The location of the nameservers?

Yahoo, please grow up.

Freemind

8:42 pm on Nov 21, 2005 (gmt 0)

10+ Year Member



Mine nameservers location:

Country: United States
Region: New York
City: Jericho

Freemind

8:22 pm on Nov 22, 2005 (gmt 0)

10+ Year Member



Try to use this form and ask:
[add.yahoo.com...]

Last time I used this form I got hand written reply withing 48 hours.

newwebster

3:55 am on Nov 23, 2005 (gmt 0)

10+ Year Member



The location of the nameservers?

I changed hosting providers back last May. My former hosting provider is located in Canada. My current one is in California USA. Yahoo still thinks I am in Canada since if I do a "search for sites in Canada" I have top listings just like it was before May. Needles to say my rankings for the US search are horrible.

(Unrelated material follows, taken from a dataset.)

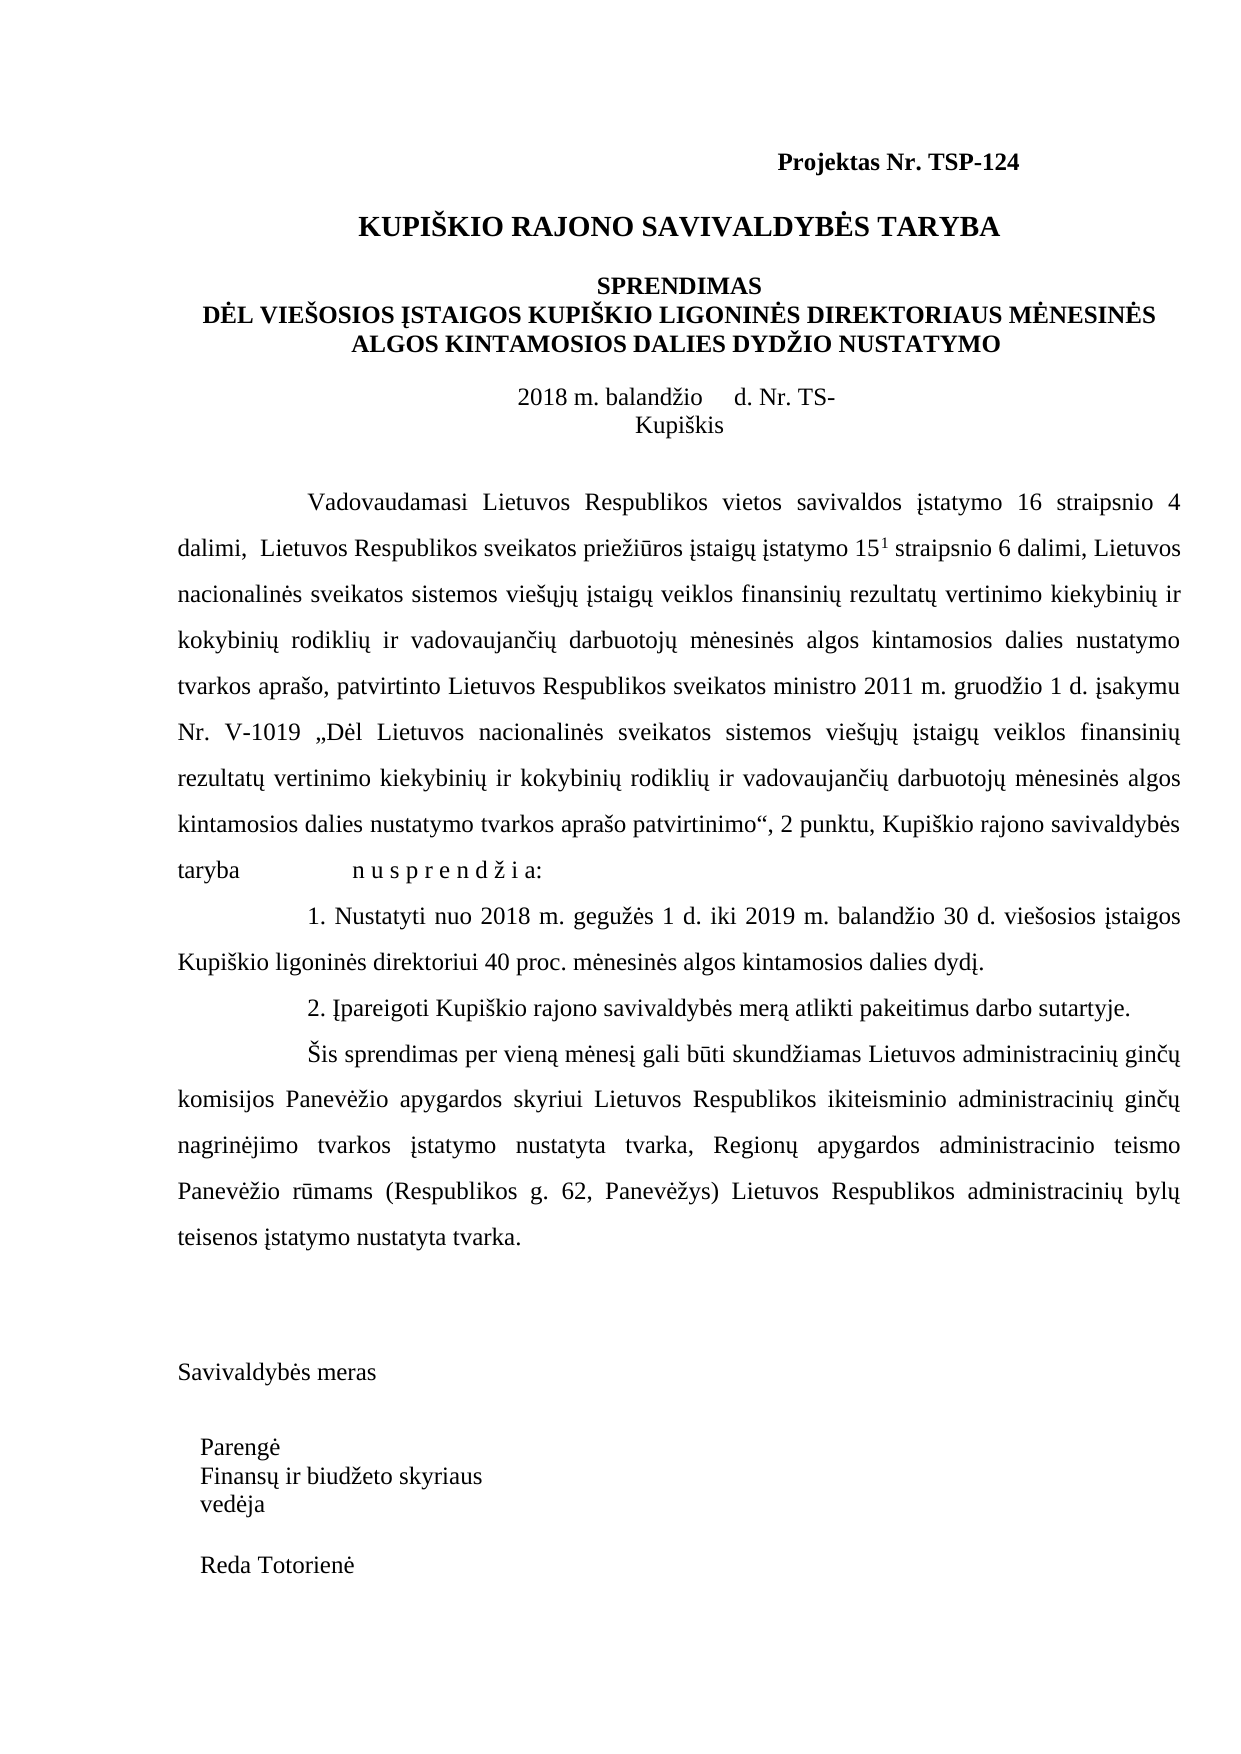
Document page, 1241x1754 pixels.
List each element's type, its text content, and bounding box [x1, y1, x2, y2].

I think once the your site is picked up for the first time by Yahoo it finds the nameservers and pins you to that location. I also think that Yahoo does not update the nameservers location ever after it finds it the first time. Good luck but I do not think anything you do at this point will make any difference.

Yahoo has it wrong in many ways in my nich. Geo targeting is just one of them.

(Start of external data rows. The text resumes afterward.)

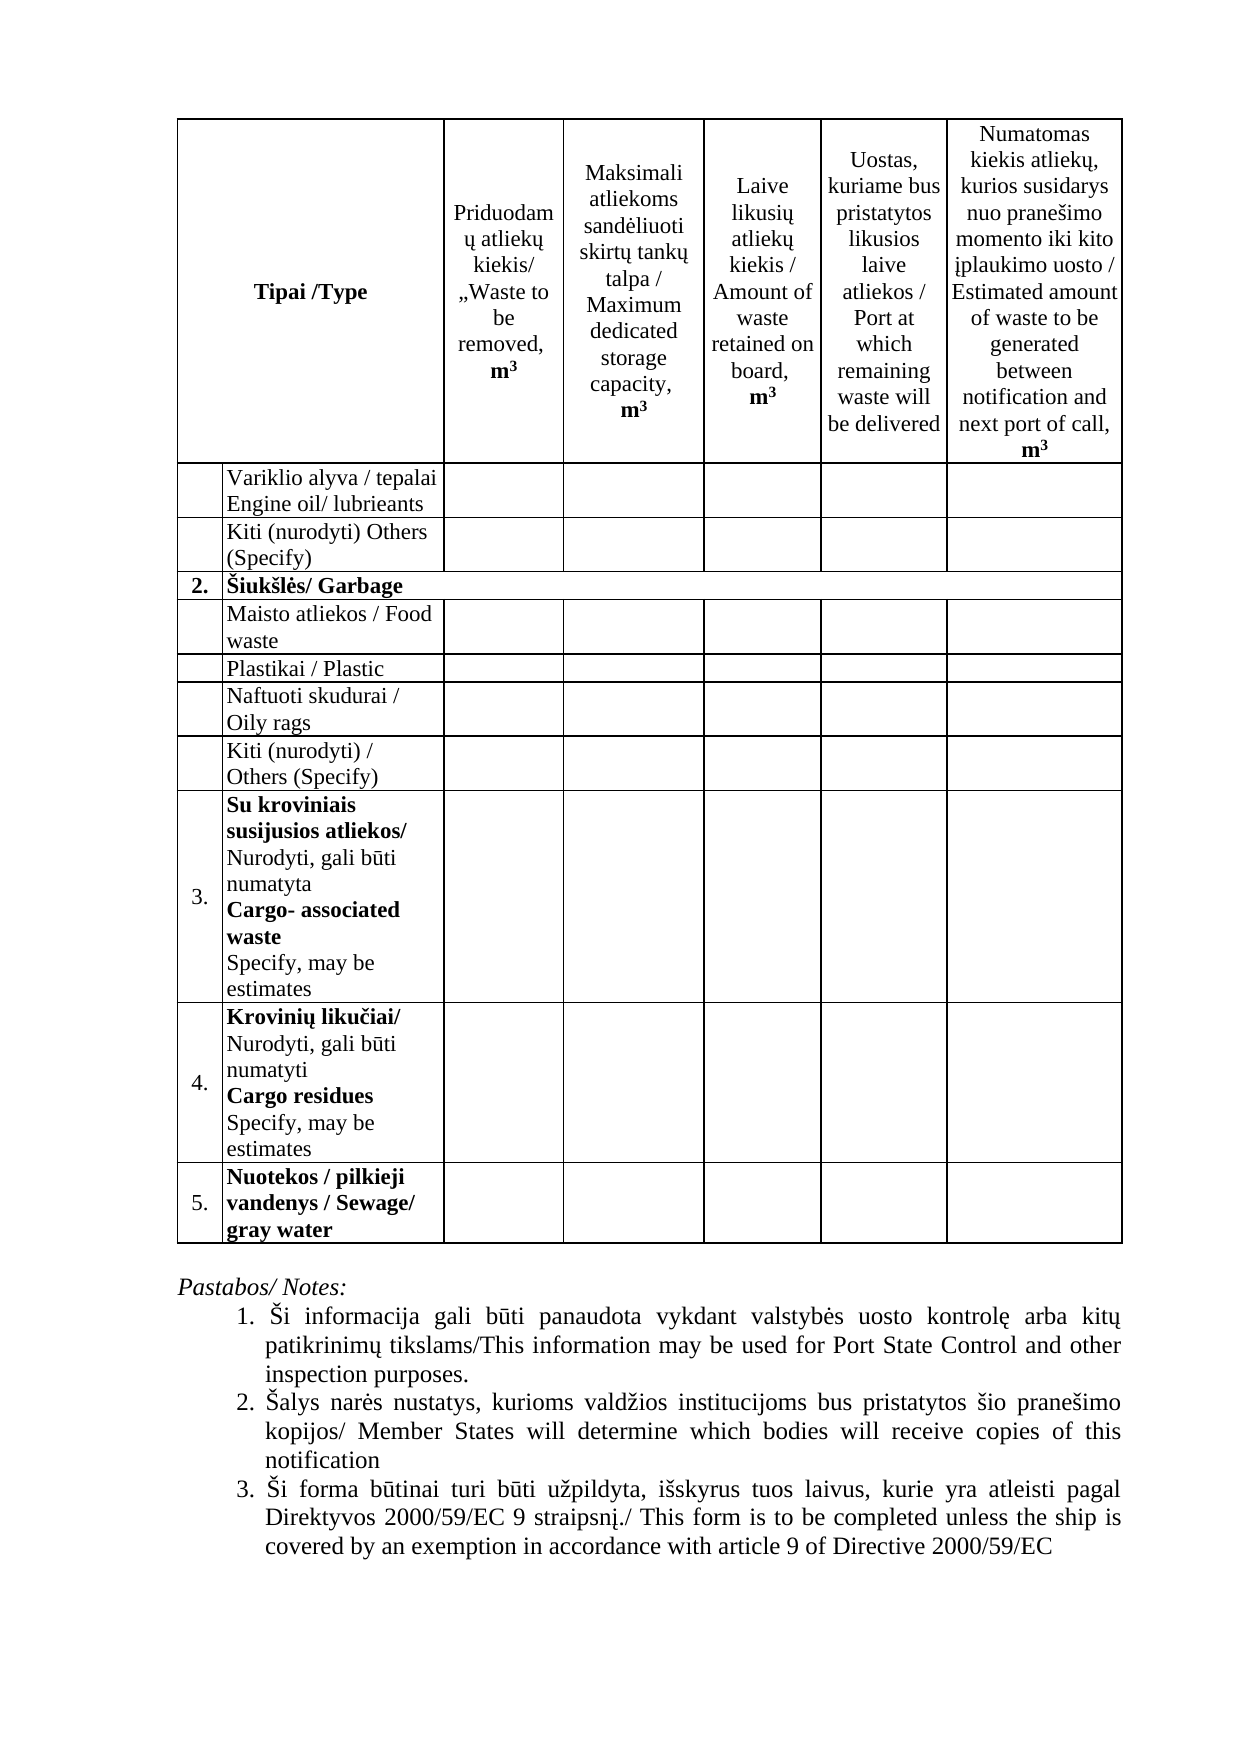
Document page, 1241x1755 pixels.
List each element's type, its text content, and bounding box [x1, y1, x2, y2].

table_cell [705, 600, 820, 653]
table_cell [178, 655, 222, 681]
table_cell [564, 600, 703, 653]
table_cell [178, 683, 222, 735]
table_cell [705, 1163, 820, 1242]
table_header Priduodamų atliekų kiekis/ „Waste to be removed, m3 [445, 120, 563, 462]
table_header Maksimali atliekoms sandėliuoti skirtų tankų talpa / Maximum dedicated storage capacity, m3 [564, 120, 703, 462]
table_cell [445, 464, 563, 517]
table_cell Nuotekos / pilkieji vandenys / Sewage/ gray water [223, 1163, 443, 1242]
table_cell [948, 683, 1121, 735]
table_cell [178, 737, 222, 789]
table_cell 5. [178, 1163, 222, 1242]
table_cell Naftuoti skudurai / Oily rags [223, 683, 443, 735]
table_cell [822, 518, 946, 571]
table_cell [445, 655, 563, 681]
table_cell [705, 683, 820, 735]
table_cell [705, 518, 820, 571]
table_cell [178, 464, 222, 517]
table_cell [178, 518, 222, 571]
table_cell [564, 655, 703, 681]
table_cell [564, 1003, 703, 1162]
table_cell [705, 791, 820, 1002]
table_cell [822, 1003, 946, 1162]
table_cell [445, 600, 563, 653]
table_cell [445, 683, 563, 735]
table_cell [948, 737, 1121, 789]
table_cell [705, 464, 820, 517]
table_cell [705, 655, 820, 681]
table_cell Krovinių likučiai/ Nurodyti, gali būti numatyti Cargo residues Specify, may be estimates [223, 1003, 443, 1162]
table_cell [445, 518, 563, 571]
table_header Tipai /Type [178, 120, 443, 462]
text 3. Ši forma būtinai turi būti užpildyta, išskyrus tuos laivus, kurie yra atleisti pagal Direktyvos 2000/59/EC 9 straipsnį./ This form is to be completed unless the ship is covered by an exemption in accordance with article 9 of Directive 2000/59/EC [236, 1474, 1122, 1560]
table_cell [705, 1003, 820, 1162]
table_cell [822, 737, 946, 789]
table_cell Plastikai / Plastic [223, 655, 443, 681]
table_cell [822, 791, 946, 1002]
table_cell Variklio alyva / tepalai Engine oil/ lubrieants [223, 464, 443, 517]
table_cell [822, 683, 946, 735]
table_cell [948, 464, 1121, 517]
text 1. Ši informacija gali būti panaudota vykdant valstybės uosto kontrolę arba kitų patikrinimų tikslams/This information may be used for Port State Control and other inspection purposes. [236, 1301, 1122, 1387]
table_cell [445, 1003, 563, 1162]
table_cell [564, 518, 703, 571]
table_cell [564, 683, 703, 735]
table_cell 4. [178, 1003, 222, 1162]
table_cell [948, 518, 1121, 571]
table_cell [822, 464, 946, 517]
table_cell [948, 655, 1121, 681]
table_header Numatomas kiekis atliekų, kurios susidarys nuo pranešimo momento iki kito įplaukimo uosto / Estimated amount of waste to be generated between notification and next port of call, m3 [948, 120, 1121, 462]
table_cell Kiti (nurodyti) Others (Specify) [223, 518, 443, 571]
table_cell Kiti (nurodyti) / Others (Specify) [223, 737, 443, 789]
table_cell [564, 737, 703, 789]
table_cell Šiukšlės/ Garbage [223, 572, 1121, 599]
text 2. Šalys narės nustatys, kurioms valdžios institucijoms bus pristatytos šio pranešimo kopijos/ Member States will determine which bodies will receive copies of this notification [236, 1387, 1122, 1474]
table_cell [948, 600, 1121, 653]
table_cell Maisto atliekos / Food waste [223, 600, 443, 653]
table_cell [564, 791, 703, 1002]
table_cell [822, 1163, 946, 1242]
table_cell 3. [178, 791, 222, 1002]
table_cell Su kroviniais susijusios atliekos/ Nurodyti, gali būti numatyta Cargo- associated waste Specify, may be estimates [223, 791, 443, 1002]
table_cell [445, 1163, 563, 1242]
table_cell [948, 791, 1121, 1002]
table_cell [564, 464, 703, 517]
text Pastabos/ Notes: [177, 1272, 1122, 1301]
table_header Laive likusių atliekų kiekis / Amount of waste retained on board, m3 [705, 120, 820, 462]
table_cell [564, 1163, 703, 1242]
table_cell [445, 791, 563, 1002]
table_cell [822, 655, 946, 681]
table_cell [445, 737, 563, 789]
table_cell [705, 737, 820, 789]
table_cell [948, 1163, 1121, 1242]
table_cell [948, 1003, 1121, 1162]
table_cell [178, 600, 222, 653]
table_header Uostas, kuriame bus pristatytos likusios laive atliekos / Port at which remaining waste will be delivered [822, 120, 946, 462]
table_cell [822, 600, 946, 653]
table_cell 2. [178, 572, 222, 599]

I just looked at the Mexico search. I rank well there to. Go figure!

Freemind

11:23 am on Nov 23, 2005 (gmt 0)

10+ Year Member



newwebster, did you tried to contant yahoo regarding us rankinks?

newwebster

3:28 pm on Nov 23, 2005 (gmt 0)

10+ Year Member



newwebster, did you tried to contant yahoo regarding us rankinks?

Just did, I will let you know if I hear anything.

activeco

9:34 pm on Nov 28, 2005 (gmt 0)

10+ Year Member



Update:

I have succeeded to bring at least the home page into the US domain space.
It is listed both as UK & an US page. No other US pages yet.
The consequence:
I have lost almost all of my UK traffic which made about 60% of the Yahoo searches, while not gaining anything from the USA searches!
LOL

My only hope is that this is a transitional period only and that the slow Y will make it in the end, though.